• _Available data_
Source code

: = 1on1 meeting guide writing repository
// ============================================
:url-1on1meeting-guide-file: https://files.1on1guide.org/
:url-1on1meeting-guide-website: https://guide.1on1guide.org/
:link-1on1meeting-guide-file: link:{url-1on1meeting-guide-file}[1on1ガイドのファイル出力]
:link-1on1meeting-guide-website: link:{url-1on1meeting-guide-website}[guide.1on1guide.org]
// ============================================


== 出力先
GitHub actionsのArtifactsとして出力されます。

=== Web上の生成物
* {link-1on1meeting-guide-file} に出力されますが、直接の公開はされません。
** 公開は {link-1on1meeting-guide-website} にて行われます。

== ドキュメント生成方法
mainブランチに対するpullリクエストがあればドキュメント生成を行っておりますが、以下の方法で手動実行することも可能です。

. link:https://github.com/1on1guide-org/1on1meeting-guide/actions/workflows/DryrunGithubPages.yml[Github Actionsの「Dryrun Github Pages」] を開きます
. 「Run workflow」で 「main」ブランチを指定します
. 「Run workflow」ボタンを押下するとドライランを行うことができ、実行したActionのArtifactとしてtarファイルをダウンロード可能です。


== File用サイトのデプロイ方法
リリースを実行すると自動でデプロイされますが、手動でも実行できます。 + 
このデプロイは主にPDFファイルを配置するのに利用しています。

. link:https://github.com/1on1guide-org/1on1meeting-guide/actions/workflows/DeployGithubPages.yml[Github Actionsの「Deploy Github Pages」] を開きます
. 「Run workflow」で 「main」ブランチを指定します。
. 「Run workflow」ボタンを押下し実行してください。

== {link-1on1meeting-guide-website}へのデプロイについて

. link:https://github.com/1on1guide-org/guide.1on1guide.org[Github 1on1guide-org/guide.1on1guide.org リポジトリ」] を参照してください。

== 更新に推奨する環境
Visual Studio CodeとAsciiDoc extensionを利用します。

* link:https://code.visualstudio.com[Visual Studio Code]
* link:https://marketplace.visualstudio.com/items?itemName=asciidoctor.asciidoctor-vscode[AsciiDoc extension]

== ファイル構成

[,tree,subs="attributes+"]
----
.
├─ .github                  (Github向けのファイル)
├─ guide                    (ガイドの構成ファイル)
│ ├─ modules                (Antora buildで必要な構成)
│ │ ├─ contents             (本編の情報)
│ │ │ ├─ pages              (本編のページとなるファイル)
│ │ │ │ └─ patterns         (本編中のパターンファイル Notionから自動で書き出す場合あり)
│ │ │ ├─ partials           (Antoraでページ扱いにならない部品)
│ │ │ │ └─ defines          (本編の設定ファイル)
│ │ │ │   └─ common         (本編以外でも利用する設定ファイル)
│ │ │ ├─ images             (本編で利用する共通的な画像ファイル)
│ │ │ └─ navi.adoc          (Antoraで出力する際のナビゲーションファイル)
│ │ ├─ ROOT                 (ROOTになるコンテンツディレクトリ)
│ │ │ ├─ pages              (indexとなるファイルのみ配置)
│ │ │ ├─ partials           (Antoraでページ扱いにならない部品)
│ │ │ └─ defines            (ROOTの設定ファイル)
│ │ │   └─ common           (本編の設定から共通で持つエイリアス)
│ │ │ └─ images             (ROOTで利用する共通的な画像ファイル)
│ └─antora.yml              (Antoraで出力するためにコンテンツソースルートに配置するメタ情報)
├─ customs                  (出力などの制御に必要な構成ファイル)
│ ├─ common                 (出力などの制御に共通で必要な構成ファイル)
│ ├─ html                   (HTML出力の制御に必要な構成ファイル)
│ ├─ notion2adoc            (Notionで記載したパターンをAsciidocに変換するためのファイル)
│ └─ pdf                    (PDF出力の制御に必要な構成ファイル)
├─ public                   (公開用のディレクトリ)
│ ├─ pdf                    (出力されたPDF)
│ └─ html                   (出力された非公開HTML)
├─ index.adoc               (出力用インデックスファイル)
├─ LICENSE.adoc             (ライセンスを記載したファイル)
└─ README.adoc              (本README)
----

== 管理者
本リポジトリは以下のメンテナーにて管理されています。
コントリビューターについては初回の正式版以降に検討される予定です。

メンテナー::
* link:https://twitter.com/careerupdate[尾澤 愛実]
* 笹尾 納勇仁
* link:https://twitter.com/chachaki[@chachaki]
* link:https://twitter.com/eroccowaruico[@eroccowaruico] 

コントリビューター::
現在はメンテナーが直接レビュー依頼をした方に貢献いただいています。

• _Work task_
Filter the data above by the word "twitter" and copy every line that matches.

• _Response area_
* link:https://twitter.com/careerupdate[尾澤 愛実]
* link:https://twitter.com/chachaki[@chachaki]
* link:https://twitter.com/eroccowaruico[@eroccowaruico] 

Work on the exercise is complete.